Relevez, s'il vous plaît, toutes les valeurs chiffrées exprimées en kilomètres ou en millions de dollars dans l'extrait ci-dessous sur le projet de voie ferrée. Donnez-les dans leur ordre d'apparition, répétitions comprises.

• **DOCUMENT SOURCE**:
==*==

SAGUENAY – Le projet d’une voie ferrée de 370 km entre Dolbeau-Mistassini et Baie-Comeau, a fait couler beaucoup d’encre dernièrement, avec l’annonce par le gouvernement du Canada d’une subvention de 7,5 M$, qui porte à 15 M$ l’aide totale pour la réalisation des études de faisabilité de ce projet nord-côtier et piloté par Innovation et Développement Manicouagan. (Québec avait déjà réservé 7,5 M$ dans son premier budget).

J’ai pris acte de la réaction, tardive, mais incontournable, de quelques décideurs régionaux qui ont finalement dénoncé un projet qui, à mon sens, ne tient pas la route et qui est surtout propice à diviser les deux régions voisines que sont la Côte-Nord et le Saguenay–Lac-Saint-Jean. Je m’explique. Puisqu’il passerait à 50 km au sud du site d’Arianne Phosphate, plusieurs intervenants qui appuient QcRail avancent que la minière serait avantagée d’utiliser ce tronçon pour transporter son concentré d’apatite.

==*==

• **DONNÉES RECUEILLIES**:
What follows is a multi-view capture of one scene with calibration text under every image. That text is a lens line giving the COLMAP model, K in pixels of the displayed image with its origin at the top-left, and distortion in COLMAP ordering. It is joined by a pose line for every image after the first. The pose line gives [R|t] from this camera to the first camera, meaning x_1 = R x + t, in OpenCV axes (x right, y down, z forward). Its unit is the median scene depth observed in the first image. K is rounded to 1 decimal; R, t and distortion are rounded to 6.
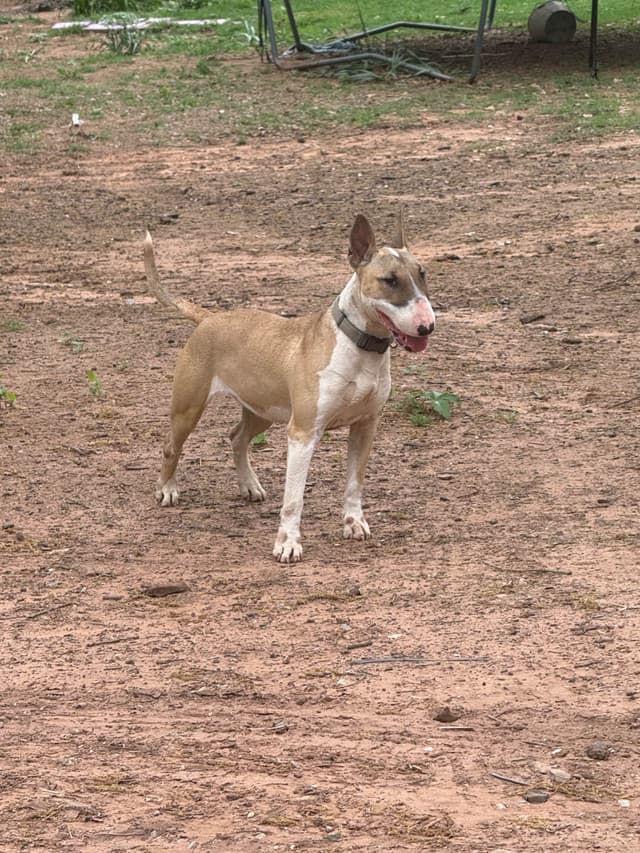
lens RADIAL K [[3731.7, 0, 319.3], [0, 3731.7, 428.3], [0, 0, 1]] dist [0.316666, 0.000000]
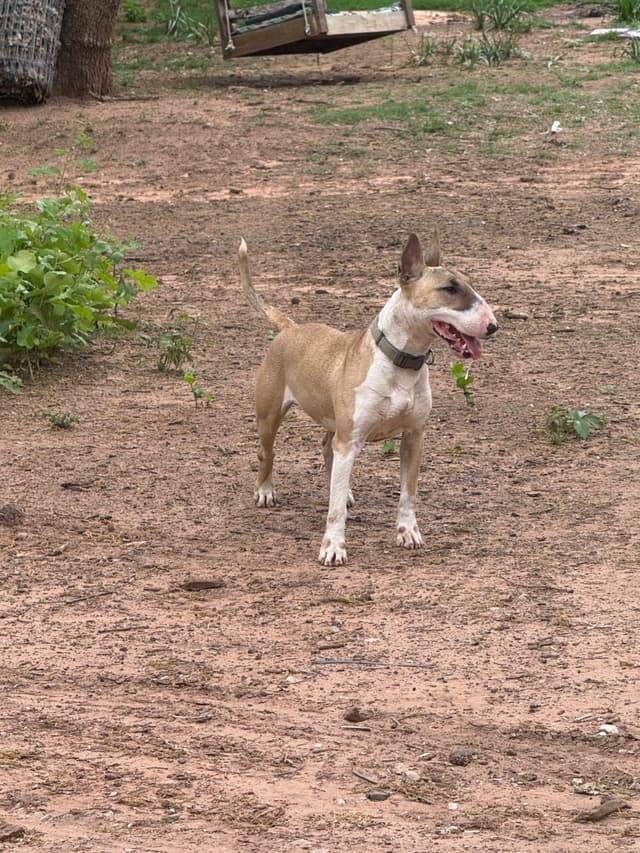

==*==

• **RÉSULTAT CI-DESSOUS**:
- 370 km
- 7,5 M$
- 15 M$
- 7,5 M$
- 50 km